=== Begin Enclosure ===
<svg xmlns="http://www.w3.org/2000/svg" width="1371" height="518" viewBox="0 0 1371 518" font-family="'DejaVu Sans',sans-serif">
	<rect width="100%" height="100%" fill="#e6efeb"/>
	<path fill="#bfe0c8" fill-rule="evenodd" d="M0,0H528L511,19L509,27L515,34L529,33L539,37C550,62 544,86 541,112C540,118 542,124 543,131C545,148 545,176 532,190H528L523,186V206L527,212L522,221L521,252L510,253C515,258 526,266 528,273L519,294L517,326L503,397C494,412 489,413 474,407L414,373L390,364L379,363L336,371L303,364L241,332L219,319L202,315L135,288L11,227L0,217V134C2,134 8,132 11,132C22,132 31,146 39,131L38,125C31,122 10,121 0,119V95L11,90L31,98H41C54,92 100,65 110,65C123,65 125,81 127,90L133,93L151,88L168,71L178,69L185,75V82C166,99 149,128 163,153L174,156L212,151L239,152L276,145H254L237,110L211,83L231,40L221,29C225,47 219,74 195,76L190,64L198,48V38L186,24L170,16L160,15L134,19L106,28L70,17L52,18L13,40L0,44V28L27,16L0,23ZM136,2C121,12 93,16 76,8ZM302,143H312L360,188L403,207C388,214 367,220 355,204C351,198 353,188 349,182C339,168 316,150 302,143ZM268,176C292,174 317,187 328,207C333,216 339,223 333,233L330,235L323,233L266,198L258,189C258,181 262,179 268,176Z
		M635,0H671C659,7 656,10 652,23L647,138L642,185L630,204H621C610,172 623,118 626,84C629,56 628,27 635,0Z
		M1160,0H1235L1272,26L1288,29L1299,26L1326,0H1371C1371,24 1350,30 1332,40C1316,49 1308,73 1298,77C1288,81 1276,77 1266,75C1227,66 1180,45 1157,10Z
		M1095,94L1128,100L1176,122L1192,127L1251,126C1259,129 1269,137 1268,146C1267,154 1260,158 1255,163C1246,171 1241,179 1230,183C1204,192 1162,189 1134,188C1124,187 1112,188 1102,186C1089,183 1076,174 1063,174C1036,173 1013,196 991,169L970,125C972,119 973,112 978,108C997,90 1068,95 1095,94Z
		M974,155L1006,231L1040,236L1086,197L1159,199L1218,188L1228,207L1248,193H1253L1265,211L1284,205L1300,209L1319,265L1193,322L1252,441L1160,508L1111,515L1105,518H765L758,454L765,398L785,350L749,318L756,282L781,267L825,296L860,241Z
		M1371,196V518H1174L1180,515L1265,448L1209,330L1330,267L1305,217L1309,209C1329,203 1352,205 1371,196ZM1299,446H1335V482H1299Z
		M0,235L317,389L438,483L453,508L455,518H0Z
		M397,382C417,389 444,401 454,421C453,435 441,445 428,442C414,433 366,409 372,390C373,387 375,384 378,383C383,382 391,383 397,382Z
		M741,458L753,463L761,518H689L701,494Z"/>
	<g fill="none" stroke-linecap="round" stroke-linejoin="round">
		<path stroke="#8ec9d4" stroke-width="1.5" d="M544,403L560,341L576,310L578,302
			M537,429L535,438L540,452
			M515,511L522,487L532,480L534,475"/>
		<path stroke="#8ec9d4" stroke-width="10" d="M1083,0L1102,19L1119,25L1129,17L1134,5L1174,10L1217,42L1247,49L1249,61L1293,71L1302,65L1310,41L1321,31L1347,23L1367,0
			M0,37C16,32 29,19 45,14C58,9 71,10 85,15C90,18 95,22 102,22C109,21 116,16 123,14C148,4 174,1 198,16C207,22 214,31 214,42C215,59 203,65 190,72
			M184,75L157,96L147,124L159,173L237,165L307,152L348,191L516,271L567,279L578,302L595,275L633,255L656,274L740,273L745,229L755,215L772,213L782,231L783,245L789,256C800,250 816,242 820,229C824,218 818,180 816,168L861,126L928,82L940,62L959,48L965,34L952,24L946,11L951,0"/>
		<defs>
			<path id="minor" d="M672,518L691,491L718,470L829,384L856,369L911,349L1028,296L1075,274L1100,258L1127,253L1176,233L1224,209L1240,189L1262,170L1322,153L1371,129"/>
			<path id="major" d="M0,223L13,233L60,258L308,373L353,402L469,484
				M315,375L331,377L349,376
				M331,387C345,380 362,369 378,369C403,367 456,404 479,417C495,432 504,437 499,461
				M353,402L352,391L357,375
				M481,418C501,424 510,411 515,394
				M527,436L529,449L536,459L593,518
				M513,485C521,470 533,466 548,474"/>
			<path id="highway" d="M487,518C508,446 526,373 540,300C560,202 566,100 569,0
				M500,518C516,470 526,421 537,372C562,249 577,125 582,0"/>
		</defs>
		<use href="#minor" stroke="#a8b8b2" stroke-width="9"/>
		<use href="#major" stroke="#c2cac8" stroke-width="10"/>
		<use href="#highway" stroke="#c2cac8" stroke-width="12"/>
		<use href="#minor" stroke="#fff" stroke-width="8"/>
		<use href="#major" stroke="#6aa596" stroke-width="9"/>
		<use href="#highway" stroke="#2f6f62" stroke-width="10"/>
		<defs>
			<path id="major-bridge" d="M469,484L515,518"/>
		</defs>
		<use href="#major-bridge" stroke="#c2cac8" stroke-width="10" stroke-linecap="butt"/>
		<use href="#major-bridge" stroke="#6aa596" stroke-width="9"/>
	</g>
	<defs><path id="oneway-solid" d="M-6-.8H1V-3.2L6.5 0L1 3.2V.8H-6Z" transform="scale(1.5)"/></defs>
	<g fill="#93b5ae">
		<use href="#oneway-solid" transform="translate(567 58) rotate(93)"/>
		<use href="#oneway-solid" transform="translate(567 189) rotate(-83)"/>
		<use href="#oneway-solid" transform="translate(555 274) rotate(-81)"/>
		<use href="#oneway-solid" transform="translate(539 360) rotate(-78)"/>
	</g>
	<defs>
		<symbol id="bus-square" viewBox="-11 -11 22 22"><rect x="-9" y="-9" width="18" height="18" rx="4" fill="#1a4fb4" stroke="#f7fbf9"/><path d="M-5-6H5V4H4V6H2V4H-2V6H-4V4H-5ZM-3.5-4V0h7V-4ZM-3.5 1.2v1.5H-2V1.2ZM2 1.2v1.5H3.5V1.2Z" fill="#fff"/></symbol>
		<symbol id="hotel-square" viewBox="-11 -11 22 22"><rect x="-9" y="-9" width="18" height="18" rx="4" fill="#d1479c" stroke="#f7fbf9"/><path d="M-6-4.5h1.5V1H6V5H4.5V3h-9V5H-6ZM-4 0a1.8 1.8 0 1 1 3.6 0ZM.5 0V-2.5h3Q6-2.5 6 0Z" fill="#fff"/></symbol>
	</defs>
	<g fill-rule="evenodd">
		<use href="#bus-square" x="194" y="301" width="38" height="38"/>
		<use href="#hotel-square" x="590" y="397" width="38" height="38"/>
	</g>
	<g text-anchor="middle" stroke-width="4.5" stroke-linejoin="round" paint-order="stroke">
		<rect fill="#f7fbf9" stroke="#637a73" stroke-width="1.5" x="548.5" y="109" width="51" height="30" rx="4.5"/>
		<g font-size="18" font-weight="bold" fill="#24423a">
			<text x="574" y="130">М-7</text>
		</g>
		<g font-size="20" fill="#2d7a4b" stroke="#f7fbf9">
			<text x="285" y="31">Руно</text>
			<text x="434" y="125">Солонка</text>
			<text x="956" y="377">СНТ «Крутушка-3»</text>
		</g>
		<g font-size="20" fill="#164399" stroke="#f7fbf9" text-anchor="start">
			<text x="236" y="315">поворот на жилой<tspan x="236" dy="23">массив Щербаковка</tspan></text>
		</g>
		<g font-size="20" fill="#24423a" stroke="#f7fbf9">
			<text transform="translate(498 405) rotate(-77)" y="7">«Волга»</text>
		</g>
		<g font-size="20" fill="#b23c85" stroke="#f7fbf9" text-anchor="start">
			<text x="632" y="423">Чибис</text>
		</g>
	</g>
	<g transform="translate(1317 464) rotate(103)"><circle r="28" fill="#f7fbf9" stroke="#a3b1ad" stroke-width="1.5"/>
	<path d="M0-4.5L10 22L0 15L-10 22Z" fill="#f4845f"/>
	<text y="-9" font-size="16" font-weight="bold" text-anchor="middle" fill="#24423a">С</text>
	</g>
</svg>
=== End Enclosure ===
**What you have to do**. Say how many lines in this listing hold the string "round", giving the count and nothing more.

**Response below**. 2